DTM50 – a new metric
It is an ideal worthy of any chess player, human or machine, to win a won game in as few moves as possible. What we really want, then, is a DTM50 metric: distance to mate, taking account of the 50‑move rule. DTM50 tablebases are currently being constructed. They are much more complex than DTM and DTZ50 tablebases, because the DTM50 metric is movecount‐dependent. We saw why with Diagram 4: if the movecount is 97 ply or less, the distance to mate is 3 ply, but if the movecount is 98 ply, the distance to mate is 169 ply, while if the movecount is 99 ply or more, the position is drawn. With so much extra information to store, a DTM50 tablebase will necessarily be considerably larger than existing DTM or DTZ50 tablebases.
If you are interested you can follow DTM50‐optimal play on the game viewer from Diagram 5. Many thanks to Galen Huntington, one of the authors of the DTM50 tablebases, for kindly checking and correcting the play.
The pawn moves take place as shown on Timeline 5.
Is the 50‑move rule a Good Thing?
The 50‑move rule tends to be unpopular among computer chess buffs. I can see their point.

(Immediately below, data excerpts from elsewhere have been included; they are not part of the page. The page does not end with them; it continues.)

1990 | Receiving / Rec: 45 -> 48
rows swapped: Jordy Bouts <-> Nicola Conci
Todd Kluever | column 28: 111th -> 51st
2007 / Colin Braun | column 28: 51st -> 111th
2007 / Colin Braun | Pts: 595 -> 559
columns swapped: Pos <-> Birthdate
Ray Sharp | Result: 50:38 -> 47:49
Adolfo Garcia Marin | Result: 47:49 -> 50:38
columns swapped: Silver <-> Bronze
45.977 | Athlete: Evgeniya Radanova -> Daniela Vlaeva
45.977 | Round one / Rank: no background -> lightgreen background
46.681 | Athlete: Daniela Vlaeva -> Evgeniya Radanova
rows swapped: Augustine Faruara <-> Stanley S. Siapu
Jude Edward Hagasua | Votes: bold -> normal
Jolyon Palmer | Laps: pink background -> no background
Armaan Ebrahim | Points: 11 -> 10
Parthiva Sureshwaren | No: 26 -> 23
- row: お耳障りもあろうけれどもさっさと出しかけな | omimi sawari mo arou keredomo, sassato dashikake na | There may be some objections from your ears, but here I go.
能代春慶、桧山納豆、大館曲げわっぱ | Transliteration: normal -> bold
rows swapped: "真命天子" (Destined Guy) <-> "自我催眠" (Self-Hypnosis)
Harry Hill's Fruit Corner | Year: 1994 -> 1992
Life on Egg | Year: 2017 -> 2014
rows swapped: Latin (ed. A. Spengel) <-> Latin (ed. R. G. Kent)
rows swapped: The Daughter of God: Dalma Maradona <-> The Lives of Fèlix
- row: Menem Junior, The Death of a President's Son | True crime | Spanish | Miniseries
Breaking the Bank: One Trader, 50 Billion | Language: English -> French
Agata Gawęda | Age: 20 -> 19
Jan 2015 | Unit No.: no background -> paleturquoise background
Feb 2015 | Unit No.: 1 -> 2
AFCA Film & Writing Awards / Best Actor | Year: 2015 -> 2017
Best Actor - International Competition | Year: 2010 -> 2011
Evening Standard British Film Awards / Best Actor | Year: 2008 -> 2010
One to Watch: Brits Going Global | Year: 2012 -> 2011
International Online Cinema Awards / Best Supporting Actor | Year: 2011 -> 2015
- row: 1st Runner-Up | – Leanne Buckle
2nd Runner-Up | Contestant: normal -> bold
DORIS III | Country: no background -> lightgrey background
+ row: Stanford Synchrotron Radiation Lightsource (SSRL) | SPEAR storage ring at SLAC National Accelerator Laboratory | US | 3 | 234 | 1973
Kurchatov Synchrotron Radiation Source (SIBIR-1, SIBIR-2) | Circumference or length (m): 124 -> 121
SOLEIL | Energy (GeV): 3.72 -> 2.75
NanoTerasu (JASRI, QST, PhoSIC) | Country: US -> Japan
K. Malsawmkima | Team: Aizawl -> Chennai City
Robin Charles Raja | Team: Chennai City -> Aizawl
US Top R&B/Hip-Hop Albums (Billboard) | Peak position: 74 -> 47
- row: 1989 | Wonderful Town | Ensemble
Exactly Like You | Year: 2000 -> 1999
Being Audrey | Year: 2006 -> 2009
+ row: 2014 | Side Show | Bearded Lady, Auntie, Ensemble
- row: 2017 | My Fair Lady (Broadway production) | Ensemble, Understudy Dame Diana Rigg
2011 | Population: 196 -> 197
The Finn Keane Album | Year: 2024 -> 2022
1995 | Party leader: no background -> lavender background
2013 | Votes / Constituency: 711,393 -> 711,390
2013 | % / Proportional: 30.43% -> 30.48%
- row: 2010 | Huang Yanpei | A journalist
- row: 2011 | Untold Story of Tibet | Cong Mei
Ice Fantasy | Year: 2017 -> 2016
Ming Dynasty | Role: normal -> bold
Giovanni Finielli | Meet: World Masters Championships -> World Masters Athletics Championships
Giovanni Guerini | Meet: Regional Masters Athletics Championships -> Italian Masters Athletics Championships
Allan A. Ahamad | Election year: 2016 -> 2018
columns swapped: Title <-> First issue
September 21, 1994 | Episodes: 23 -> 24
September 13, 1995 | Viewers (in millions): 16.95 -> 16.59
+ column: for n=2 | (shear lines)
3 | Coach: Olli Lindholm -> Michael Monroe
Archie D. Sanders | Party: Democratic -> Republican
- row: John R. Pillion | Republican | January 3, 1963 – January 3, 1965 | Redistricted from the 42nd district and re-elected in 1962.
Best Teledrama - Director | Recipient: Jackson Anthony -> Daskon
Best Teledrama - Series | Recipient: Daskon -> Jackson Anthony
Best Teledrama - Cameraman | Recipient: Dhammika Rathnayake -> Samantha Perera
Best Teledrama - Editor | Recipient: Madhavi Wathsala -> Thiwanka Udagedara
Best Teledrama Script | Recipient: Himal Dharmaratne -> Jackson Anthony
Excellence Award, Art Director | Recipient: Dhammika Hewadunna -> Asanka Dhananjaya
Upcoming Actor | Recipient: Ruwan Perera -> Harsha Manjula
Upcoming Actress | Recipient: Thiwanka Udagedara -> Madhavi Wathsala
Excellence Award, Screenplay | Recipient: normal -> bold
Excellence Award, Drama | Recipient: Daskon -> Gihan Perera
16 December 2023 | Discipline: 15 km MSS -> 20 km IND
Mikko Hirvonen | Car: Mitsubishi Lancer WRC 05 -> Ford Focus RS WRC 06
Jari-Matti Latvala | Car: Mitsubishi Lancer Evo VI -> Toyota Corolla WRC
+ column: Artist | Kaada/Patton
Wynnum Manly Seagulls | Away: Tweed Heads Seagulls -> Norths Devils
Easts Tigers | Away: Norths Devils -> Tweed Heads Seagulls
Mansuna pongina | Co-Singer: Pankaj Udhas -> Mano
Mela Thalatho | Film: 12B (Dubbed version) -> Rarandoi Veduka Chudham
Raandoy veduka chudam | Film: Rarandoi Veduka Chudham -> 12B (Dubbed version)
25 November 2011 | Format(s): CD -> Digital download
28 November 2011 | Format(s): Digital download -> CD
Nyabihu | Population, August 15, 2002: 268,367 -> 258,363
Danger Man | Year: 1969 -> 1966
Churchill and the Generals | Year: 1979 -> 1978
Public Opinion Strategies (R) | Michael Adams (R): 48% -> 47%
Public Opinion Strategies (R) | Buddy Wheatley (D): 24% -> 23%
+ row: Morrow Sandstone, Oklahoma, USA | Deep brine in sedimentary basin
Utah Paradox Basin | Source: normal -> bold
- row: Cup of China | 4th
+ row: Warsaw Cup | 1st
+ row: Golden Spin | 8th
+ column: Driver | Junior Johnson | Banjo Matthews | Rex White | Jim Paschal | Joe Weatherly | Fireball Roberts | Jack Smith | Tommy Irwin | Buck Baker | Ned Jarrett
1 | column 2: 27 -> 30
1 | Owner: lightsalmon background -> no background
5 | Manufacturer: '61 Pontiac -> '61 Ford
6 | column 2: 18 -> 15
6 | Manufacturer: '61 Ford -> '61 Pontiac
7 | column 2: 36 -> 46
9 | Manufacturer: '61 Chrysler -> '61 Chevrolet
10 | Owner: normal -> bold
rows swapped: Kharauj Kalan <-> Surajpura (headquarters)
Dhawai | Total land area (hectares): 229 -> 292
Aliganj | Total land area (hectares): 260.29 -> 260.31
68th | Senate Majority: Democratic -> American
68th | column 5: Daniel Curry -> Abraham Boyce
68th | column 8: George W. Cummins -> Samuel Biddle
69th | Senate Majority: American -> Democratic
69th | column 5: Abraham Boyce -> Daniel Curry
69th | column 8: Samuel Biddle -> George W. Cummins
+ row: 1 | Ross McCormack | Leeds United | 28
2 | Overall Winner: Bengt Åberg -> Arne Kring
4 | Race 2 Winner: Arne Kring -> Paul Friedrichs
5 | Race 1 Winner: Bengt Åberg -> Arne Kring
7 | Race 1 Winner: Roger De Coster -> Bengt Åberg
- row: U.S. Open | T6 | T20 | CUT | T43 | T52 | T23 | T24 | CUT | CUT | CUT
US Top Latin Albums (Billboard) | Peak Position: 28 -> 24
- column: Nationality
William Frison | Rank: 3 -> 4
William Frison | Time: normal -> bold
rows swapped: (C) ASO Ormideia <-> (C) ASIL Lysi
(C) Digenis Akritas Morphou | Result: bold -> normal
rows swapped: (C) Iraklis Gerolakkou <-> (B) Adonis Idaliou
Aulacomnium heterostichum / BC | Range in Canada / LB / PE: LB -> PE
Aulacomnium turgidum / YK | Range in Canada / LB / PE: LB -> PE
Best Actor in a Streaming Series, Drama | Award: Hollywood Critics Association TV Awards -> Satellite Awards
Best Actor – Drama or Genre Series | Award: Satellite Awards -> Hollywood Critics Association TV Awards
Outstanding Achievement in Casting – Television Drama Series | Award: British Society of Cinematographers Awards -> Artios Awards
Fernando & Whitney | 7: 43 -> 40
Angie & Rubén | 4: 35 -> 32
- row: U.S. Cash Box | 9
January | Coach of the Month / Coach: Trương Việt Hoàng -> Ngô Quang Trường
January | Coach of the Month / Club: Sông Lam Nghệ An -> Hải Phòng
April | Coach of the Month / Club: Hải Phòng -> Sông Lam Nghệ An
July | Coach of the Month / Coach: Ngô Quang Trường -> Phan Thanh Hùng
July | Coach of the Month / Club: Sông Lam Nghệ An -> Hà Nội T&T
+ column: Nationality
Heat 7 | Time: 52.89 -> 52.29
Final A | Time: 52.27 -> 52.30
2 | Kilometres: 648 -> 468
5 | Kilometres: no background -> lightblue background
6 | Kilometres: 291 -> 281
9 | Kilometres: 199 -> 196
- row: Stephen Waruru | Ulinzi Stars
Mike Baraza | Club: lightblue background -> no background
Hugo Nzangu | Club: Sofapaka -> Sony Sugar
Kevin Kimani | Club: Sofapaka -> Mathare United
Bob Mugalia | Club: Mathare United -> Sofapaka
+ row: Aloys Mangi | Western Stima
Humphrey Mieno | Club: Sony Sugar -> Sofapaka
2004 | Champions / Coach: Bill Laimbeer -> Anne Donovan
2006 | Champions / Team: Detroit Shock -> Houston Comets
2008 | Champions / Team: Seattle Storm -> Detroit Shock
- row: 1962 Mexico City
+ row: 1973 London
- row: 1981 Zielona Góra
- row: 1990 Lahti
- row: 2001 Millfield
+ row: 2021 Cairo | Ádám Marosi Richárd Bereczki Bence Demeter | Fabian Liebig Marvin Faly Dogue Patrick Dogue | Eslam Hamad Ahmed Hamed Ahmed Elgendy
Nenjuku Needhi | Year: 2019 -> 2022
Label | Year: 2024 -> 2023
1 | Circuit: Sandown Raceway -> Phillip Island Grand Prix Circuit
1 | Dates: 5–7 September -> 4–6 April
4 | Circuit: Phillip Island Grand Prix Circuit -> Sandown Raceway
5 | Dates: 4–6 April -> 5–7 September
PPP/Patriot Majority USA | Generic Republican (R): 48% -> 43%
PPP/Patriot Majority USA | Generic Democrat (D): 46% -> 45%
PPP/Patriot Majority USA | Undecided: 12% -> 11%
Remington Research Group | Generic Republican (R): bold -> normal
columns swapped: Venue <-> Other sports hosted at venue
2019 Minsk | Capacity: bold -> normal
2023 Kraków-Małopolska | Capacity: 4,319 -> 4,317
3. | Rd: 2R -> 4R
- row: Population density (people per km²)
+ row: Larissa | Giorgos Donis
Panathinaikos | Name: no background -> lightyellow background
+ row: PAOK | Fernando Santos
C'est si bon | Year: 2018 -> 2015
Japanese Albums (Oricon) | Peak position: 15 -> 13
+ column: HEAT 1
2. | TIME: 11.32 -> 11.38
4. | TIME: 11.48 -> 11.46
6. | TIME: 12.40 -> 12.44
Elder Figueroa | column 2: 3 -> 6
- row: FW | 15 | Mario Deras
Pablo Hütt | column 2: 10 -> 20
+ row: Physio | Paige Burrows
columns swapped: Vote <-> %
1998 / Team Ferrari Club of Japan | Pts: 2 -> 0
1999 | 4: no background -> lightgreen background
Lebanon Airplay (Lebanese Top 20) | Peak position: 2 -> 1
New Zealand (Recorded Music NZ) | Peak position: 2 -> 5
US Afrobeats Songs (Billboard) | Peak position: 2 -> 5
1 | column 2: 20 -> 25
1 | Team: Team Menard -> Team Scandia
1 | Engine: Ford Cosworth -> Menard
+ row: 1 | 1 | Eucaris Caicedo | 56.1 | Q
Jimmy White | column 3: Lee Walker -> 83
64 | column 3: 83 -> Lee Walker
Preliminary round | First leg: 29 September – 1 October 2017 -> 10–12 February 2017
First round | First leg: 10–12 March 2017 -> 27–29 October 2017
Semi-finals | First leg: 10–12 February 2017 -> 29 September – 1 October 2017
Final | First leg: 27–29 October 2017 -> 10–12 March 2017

There is a certain charm in a 7‑piece position with a distance to mate of 548½ moves, and it is a bit of a dampener to be told that it is invalid because of the 50‑move rule. Computer chess theorists tend to regard chess without the 50‑move rule as “pure”, and the 50‑move rule as a contamination to be rid of. Some are optimists: they look forward to a day when FIDE will abolish the 50‑move rule. Some are in denial: “Who uses FIDE rules anyway?” (The whole world except the USA, that’s who, and even the USA has its own version of the 50‑move rule).
The irony is that the 50‑move rule is counterproductive. We have seen that without the 50‑move rule White can mate from Diagram 1 in 75 moves, whereas with the 50‑move rule it takes 90 moves. It is to be expected that it will take longer with the 50‑move rule, because there is more drawn territory that White has to avoid. Far from its purpose of shortening games, with best play the 50‑move rule lengthens them.
Practical, over‐the‐board chess between human opponents will continue to need the 50‑move rule or something like it. Otherwise, what is to be the result of a game that reaches the position in Diagram 1? The result should depend on the skill of the players. It would arguably be unfair on Black to award a win to White if White has no idea of how to win; it would certainly be unfair on White to award a draw to Black if White is one of the few players in the world capable of winning against any defence; and it would be preposterous to allow the game to continue indefinitely. The current paradigm of allowing White a chance to make progress, and awarding a draw if he cannot, seems to be the only solution that is both practical and fair.
So it seems that there will continue to be two chesses: the parent game, human chess, with its 50‑move rule; and its offspring, computer‐aided endgame theory, without the 50‑move rule. The offspring has flown the nest. It has come of age.